> **Instructions to follow**
From the listing below, output only the lines starting at the line that has "室内では指先を使った工作や作業訓練により感覚を鍛え成長出来るよう支援を行います。 | | |" and ending at the line that has "移行支援 | 子どものニーズに基づいた支援を提供し、各利用先での支援を共有しながら効果的に行われることを目指します。", exactly as they appear, ends included.

> **Source material**
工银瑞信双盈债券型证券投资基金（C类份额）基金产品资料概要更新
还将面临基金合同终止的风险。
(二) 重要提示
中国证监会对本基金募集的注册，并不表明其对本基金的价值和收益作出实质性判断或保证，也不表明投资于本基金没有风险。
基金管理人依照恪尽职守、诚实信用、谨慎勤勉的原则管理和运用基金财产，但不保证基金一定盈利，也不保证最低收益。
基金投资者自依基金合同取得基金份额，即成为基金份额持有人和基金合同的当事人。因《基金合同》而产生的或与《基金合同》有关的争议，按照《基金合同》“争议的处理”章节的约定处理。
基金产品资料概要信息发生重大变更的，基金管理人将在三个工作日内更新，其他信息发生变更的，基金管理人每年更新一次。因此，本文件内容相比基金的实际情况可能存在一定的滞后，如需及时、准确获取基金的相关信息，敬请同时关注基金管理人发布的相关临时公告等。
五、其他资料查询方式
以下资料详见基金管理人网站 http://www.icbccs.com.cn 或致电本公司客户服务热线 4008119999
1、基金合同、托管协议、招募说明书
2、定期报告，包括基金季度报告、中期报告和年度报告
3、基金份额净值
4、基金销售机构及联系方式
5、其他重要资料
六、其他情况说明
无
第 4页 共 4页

==

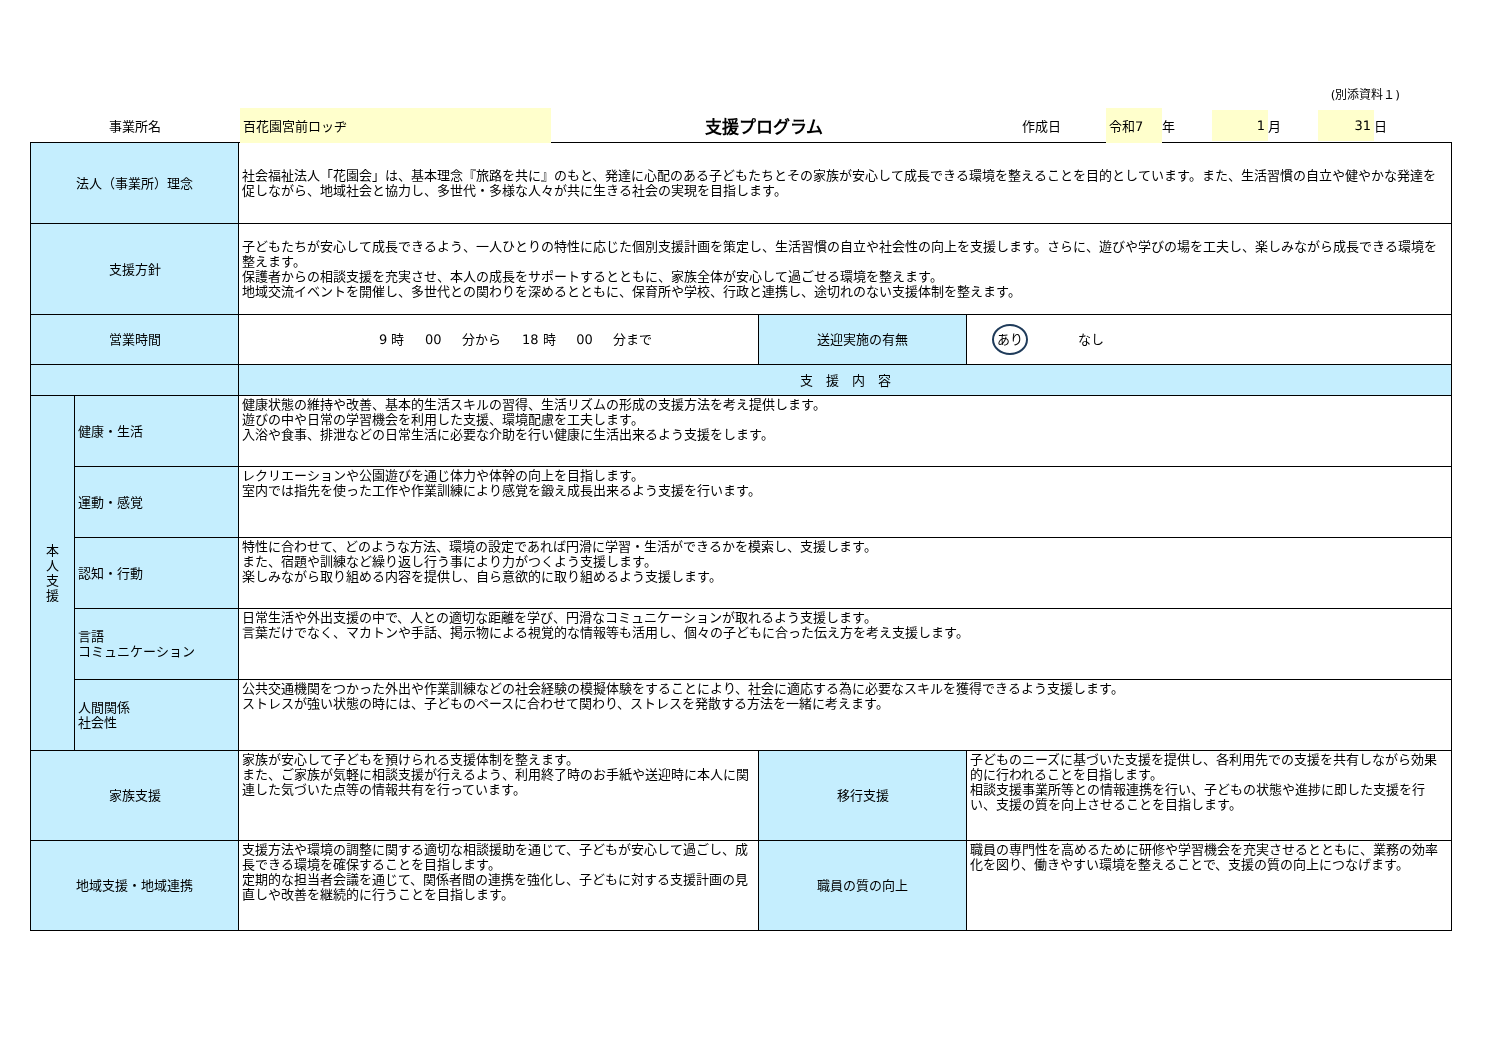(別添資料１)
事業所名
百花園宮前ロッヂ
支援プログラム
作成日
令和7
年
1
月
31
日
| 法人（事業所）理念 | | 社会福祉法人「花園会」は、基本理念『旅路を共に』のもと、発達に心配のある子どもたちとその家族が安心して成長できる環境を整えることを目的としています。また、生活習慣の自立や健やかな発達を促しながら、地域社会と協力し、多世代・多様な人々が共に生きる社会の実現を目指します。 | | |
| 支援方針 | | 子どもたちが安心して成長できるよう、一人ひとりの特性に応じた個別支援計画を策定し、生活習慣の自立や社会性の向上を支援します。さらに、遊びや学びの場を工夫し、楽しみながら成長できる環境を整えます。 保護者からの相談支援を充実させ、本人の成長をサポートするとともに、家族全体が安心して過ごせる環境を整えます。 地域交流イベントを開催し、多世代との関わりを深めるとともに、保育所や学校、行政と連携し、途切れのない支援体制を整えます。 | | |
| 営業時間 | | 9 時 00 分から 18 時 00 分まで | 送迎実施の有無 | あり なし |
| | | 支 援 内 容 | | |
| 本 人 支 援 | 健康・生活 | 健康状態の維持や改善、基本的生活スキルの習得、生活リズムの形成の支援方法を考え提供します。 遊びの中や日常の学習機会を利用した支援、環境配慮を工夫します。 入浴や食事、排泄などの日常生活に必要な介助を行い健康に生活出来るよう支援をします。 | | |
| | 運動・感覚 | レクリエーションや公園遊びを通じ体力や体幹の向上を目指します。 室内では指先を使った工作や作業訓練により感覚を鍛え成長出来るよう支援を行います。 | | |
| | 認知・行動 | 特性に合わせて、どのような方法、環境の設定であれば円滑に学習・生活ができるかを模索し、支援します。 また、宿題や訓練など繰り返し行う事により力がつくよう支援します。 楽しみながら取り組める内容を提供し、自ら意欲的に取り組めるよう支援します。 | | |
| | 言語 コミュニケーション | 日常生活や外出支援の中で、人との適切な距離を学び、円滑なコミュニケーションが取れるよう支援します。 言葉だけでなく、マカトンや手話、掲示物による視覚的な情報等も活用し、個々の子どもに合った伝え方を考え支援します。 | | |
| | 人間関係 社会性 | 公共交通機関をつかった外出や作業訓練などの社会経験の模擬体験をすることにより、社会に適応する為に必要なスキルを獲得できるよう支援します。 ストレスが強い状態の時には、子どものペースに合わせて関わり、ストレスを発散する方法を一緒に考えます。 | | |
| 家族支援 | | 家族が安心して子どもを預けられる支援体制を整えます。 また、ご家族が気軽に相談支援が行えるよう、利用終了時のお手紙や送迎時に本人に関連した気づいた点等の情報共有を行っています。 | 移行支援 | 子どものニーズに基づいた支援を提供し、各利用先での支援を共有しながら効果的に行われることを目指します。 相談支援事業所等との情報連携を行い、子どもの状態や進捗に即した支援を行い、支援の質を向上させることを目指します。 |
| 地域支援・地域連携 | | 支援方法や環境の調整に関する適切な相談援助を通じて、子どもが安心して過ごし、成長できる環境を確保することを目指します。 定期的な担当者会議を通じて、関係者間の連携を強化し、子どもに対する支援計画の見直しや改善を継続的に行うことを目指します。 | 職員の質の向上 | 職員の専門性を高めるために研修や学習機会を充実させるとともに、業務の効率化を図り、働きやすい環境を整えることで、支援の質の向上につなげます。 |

> **Answer to this problem**
| | 運動・感覚 | レクリエーションや公園遊びを通じ体力や体幹の向上を目指します。 室内では指先を使った工作や作業訓練により感覚を鍛え成長出来るよう支援を行います。 | | |
| | 認知・行動 | 特性に合わせて、どのような方法、環境の設定であれば円滑に学習・生活ができるかを模索し、支援します。 また、宿題や訓練など繰り返し行う事により力がつくよう支援します。 楽しみながら取り組める内容を提供し、自ら意欲的に取り組めるよう支援します。 | | |
| | 言語 コミュニケーション | 日常生活や外出支援の中で、人との適切な距離を学び、円滑なコミュニケーションが取れるよう支援します。 言葉だけでなく、マカトンや手話、掲示物による視覚的な情報等も活用し、個々の子どもに合った伝え方を考え支援します。 | | |
| | 人間関係 社会性 | 公共交通機関をつかった外出や作業訓練などの社会経験の模擬体験をすることにより、社会に適応する為に必要なスキルを獲得できるよう支援します。 ストレスが強い状態の時には、子どものペースに合わせて関わり、ストレスを発散する方法を一緒に考えます。 | | |
| 家族支援 | | 家族が安心して子どもを預けられる支援体制を整えます。 また、ご家族が気軽に相談支援が行えるよう、利用終了時のお手紙や送迎時に本人に関連した気づいた点等の情報共有を行っています。 | 移行支援 | 子どものニーズに基づいた支援を提供し、各利用先での支援を共有しながら効果的に行われることを目指します。 相談支援事業所等との情報連携を行い、子どもの状態や進捗に即した支援を行い、支援の質を向上させることを目指します。 |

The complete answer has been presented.